Different business units in the same company often use different data formats, sometimes because they were previously independent companies. The IT departments, charged with finding a way to integrate data from these sources, often turned to massive data extractions and conversion. The resulting data conversion projects could take months to complete and supported only a sub-set of the original data. Big data tools offer a new solution of mapping data from many sources into a single data store.

A similar example is the need for different companies in the same industry, say the airline industry, to exchange data with each other to ensure a seamless experience for the customer. Although a data exchange protocol may exist for the industry, it may be decades old and support only a subset of the information gathered nowadays. Data that falls outside of the industry-defined protocol may not comply with any existing standards. Big data offers a way to cope with this essentially unstructured data.

Modern business intelligence (BI) tools have become more intelligent when extracting data. They can add semantics to data and build a data dictionary on-the-fly. These tools look at data, identify what it is, and decide what to do with it. The goal is to allow you to select tables from a database and the BI tool will attempt to understand the relationships between those tables. For example, if you selected tables containing invoices, customers, and locations, the tool would find the relationships between them: each invoice belongs to a different customer and each customer is in a different location. From this inference it could decide how you wanted to display the information, such as creating an infographic showing sales on a map. In this way the tool automatically brings information to the decision maker instead of merely displaying unprocessed data.

Of course, that example involves tables in a relational database, so the relationships between the tables are well defined. Some tools go beyond this: they are smart enough to handle unknown data structures. In the earlier examples of integrating information from different business units and different companies, the schema is well known. The new trend is to integrate from sources where the schemas are not known in advance, such as the many sources we have discussed, including sensors, social media, etc. The tools must figure out the schemas automatically, which is why they are called “smart.”

Hybrid Transaction/Analytical Processing: HTAP

Traditionally, transactions and analytics have been two separate fields with inherently different needs. Transaction processing places an emphasis on throughput and data persistence. Analytics relies on volumes of transient data. In the past, analytics could wait for data to be gathered from the transaction processing systems, most of the time with batch jobs running overnight. Today, businesses are interested in making decisions in real time. For example, they may want to send a coupon to your smart phone while you are walking down a certain aisle in a store.

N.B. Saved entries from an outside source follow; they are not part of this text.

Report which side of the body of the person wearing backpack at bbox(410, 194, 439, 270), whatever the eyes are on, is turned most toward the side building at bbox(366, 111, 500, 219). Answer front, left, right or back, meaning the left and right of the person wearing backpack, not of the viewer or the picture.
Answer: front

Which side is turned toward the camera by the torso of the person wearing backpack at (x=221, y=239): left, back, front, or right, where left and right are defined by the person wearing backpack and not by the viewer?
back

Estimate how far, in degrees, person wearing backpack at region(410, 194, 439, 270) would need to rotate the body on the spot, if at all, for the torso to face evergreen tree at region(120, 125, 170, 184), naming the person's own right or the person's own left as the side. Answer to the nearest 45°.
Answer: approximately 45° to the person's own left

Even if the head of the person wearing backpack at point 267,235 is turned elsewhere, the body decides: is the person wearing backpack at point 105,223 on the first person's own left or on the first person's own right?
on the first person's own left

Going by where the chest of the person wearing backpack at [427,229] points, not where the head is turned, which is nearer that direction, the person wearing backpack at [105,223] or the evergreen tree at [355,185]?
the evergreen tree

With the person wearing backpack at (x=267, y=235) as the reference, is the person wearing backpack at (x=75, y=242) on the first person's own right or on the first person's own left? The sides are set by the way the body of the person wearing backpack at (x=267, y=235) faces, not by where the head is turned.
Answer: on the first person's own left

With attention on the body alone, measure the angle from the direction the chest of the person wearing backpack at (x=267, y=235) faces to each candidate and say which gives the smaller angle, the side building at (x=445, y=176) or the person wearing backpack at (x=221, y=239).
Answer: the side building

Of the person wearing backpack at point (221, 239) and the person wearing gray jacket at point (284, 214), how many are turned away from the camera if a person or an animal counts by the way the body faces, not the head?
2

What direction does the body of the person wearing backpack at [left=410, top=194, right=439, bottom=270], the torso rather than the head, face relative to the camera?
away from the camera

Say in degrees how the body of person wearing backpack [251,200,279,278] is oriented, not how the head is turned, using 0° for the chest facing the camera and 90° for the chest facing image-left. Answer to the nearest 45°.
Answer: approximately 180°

With IoT and the explosion of data streaming from sensors in real time, analytics need to happen in real time without giving up on transaction processing. Enter the world of hybrid transaction/analytical processing.

HTAP integrates high-speed transaction processing with analytics so that business decisions can be made on-the-fly. It relies on in-memory computing for the speed to gather data from transactions as they happen and pipe it to an analytics engine. One can foresee more database vendors and BI tools tapping into this market.

2015 Will Be An Important Year for Big Data

It looks like 2015 will be an important year for big data and many other technologies such as HTAP and in-memory computing. It may be too soon to see market standards being defined. The best advice is to keep an eye on the market and be prepared to experiment with new things. If you are still thinking about how big data can help you, you are probably late to the party ... but maybe just fashionably late. Many of the early adopters are still experimenting with the technology. Although there are promising new trends, these projects are not cheap, and they are high risk. So you have to decide if you want to join the party while it is still wild or wait for it to settle down a little bit. Just make sure you don’t miss the fun.